Description of the task: Change every "Национальная одежда" in the listing below to "Народный костюм" and write out the rest of the listing's text with no other changes. Leave out the pictures.

(Extracted page text data)
▼
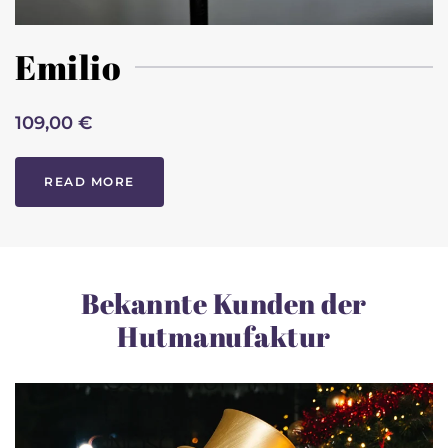
Emilio
109,00 €
READ MORE
Bekannte Kunden der
Hutmanufaktur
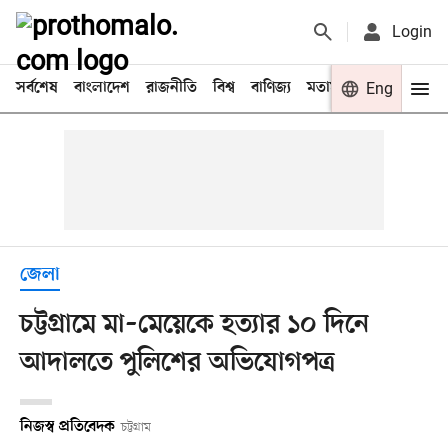
Login
সর্বশেষ
বাংলাদেশ
রাজনীতি
বিশ্ব
বাণিজ্য
মতামত
খেলা
Eng
বিনো
জেলা
চট্টগ্রামে মা–মেয়েকে হত্যার ১০ দিনে
আদালতে পুলিশের অভিযোগপত্র
নিজস্ব প্রতিবেদক
চট্টগ্রাম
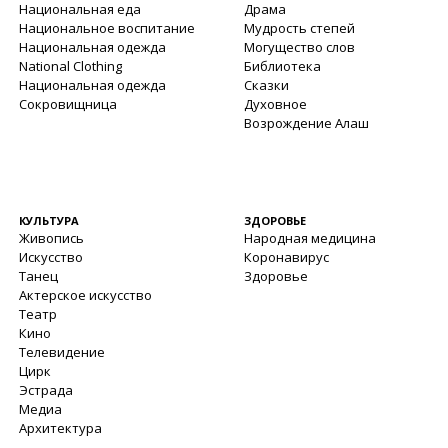
Национальная еда
Драма
Национальное воспитание
Мудрость степей
Национальная одежда
Могущество слов
National Clothing
Библиотека
Национальная одежда
Сказки
Сокровищница
Духовное
Возрождение Алаш
КУЛЬТУРА
ЗДОРОВЬЕ
Живопись
Народная медицина
Искусство
Коронавирус
Танец
Здоровье
Актерское искусство
Театр
Кино
Телевидение
Цирк
Эстрада
Медиа
Архитектура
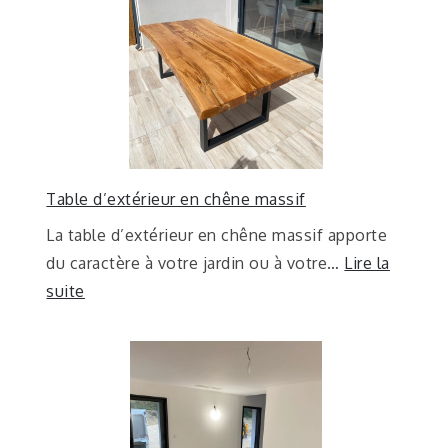
Table d’extérieur en chêne massif
La table d’extérieur en chêne massif apporte
du caractère à votre jardin ou à votre…
Lire la
suite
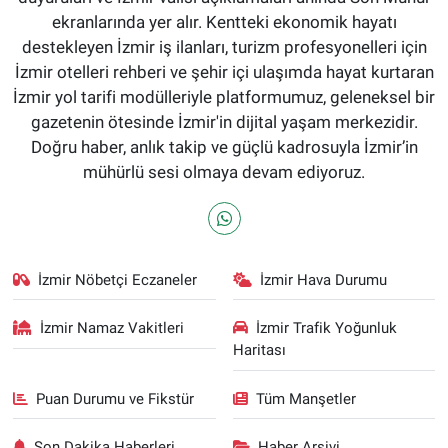
ekranlarında yer alır. Kentteki ekonomik hayatı
destekleyen İzmir iş ilanları, turizm profesyonelleri için
İzmir otelleri rehberi ve şehir içi ulaşımda hayat kurtaran
İzmir yol tarifi modülleriyle platformumuz, geleneksel bir
gazetenin ötesinde İzmir'in dijital yaşam merkezidir.
Doğru haber, anlık takip ve güçlü kadrosuyla İzmir’in
mühürlü sesi olmaya devam ediyoruz.
İzmir Nöbetçi Eczaneler
İzmir Hava Durumu
İzmir Namaz Vakitleri
İzmir Trafik Yoğunluk
Haritası
Puan Durumu ve Fikstür
Tüm Manşetler
Son Dakika Haberleri
Haber Arşivi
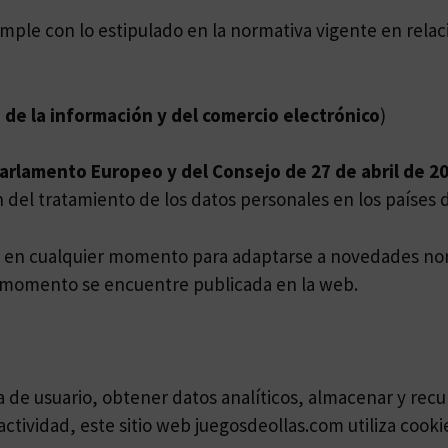
cumple con lo estipulado en la normativa vigente en relac
 de la información y del comercio electrónico
)
rlamento Europeo y del Consejo de 27 de abril de 201
ón del tratamiento de los datos personales en los países d
se en cualquier momento para adaptarse a novedades no
a momento se encuentre publicada en la web.
 de usuario, obtener datos analíticos,
almacenar y recu
actividad, este sitio web juegosdeollas.com utiliza cooki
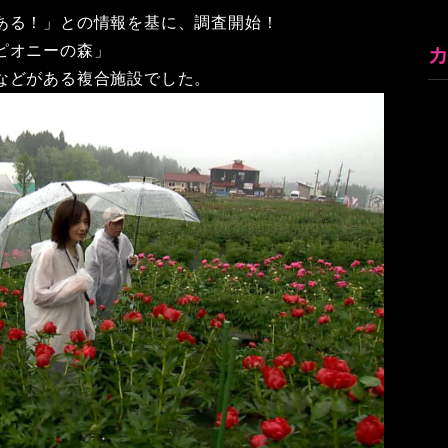
ある！」との情報を基に、調査開始！
ピオニーの森」
などがある複合施設でした。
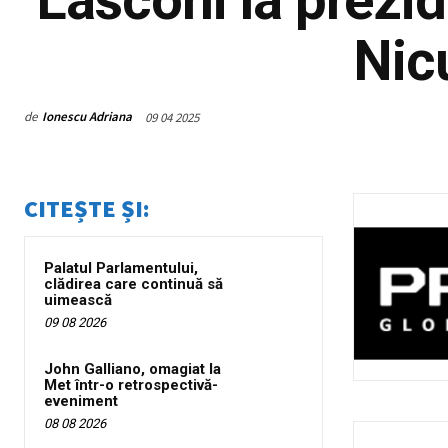
Nic
de
Ionescu Adriana
09 04 2025
CITEȘTE ȘI:
Palatul Parlamentului,
clădirea care continuă să
uimească
09 08 2026
John Galliano, omagiat la
Met într-o retrospectivă-
eveniment
08 08 2026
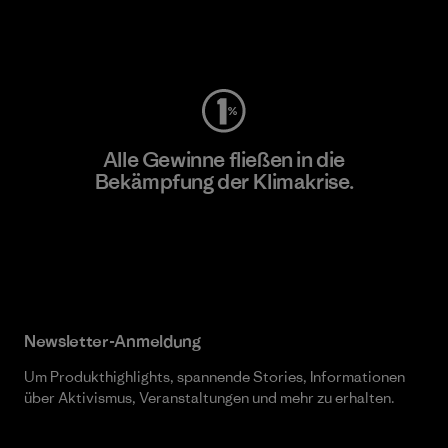
Worn Wear
Alle Gewinne fließen in die
Bekämpfung der Klimakrise.
Erfahre mehr über unser Engagement
Newsletter-Anmeldung
Um Produkthighlights, spannende Stories, Informationen
über Aktivismus, Veranstaltungen und mehr zu erhalten.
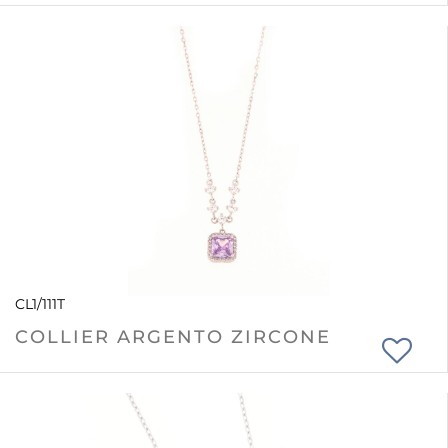
CL1/111T
COLLIER ARGENTO ZIRCONE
▲
Exercise output:
Emilio
109,00 €
READ MORE
Bekannte Kunden der
Hutmanufaktur
Login
সর্বশেষ
বাংলাদেশ
রাজনীতি
বিশ্ব
বাণিজ্য
মতামত
খেলা
Eng
বিনো
জেলা
চট্টগ্রামে মা–মেয়েকে হত্যার ১০ দিনে
আদালতে পুলিশের অভিযোগপত্র
নিজস্ব প্রতিবেদক
চট্টগ্রাম
Национальная еда
Драма
Национальное воспитание
Мудрость степей
Народный костюм
Могущество слов
National Clothing
Библиотека
Народный костюм
Сказки
Сокровищница
Духовное
Возрождение Алаш
КУЛЬТУРА
ЗДОРОВЬЕ
Живопись
Народная медицина
Искусство
Коронавирус
Танец
Здоровье
Актерское искусство
Театр
Кино
Телевидение
Цирк
Эстрада
Медиа
Архитектура
Table d’extérieur en chêne massif
La table d’extérieur en chêne massif apporte
du caractère à votre jardin ou à votre…
Lire la
suite
ekranlarında yer alır. Kentteki ekonomik hayatı
destekleyen İzmir iş ilanları, turizm profesyonelleri için
İzmir otelleri rehberi ve şehir içi ulaşımda hayat kurtaran
İzmir yol tarifi modülleriyle platformumuz, geleneksel bir
gazetenin ötesinde İzmir'in dijital yaşam merkezidir.
Doğru haber, anlık takip ve güçlü kadrosuyla İzmir’in
mühürlü sesi olmaya devam ediyoruz.
İzmir Nöbetçi Eczaneler
İzmir Hava Durumu
İzmir Namaz Vakitleri
İzmir Trafik Yoğunluk
Haritası
Puan Durumu ve Fikstür
Tüm Manşetler
Son Dakika Haberleri
Haber Arşivi
cumple con lo estipulado en la normativa vigente en relac
 de la información y del comercio electrónico
)
rlamento Europeo y del Consejo de 27 de abril de 201
ón del tratamiento de los datos personales en los países d
se en cualquier momento para adaptarse a novedades no
a momento se encuentre publicada en la web.
 de usuario, obtener datos analíticos,
almacenar y recu
actividad, este sitio web juegosdeollas.com utiliza cooki
ある！」との情報を基に、調査開始！
ピオニーの森」
などがある複合施設でした。
Nic
de
Ionescu Adriana
09 04 2025
CITEȘTE ȘI:
Palatul Parlamentului,
clădirea care continuă să
uimească
09 08 2026
John Galliano, omagiat la
Met într-o retrospectivă-
eveniment
08 08 2026
Worn Wear
Alle Gewinne fließen in die
Bekämpfung der Klimakrise.
Erfahre mehr über unser Engagement
Newsletter-Anmeldung
Um Produkthighlights, spannende Stories, Informationen
über Aktivismus, Veranstaltungen und mehr zu erhalten.
CL1/111T
COLLIER ARGENTO ZIRCONE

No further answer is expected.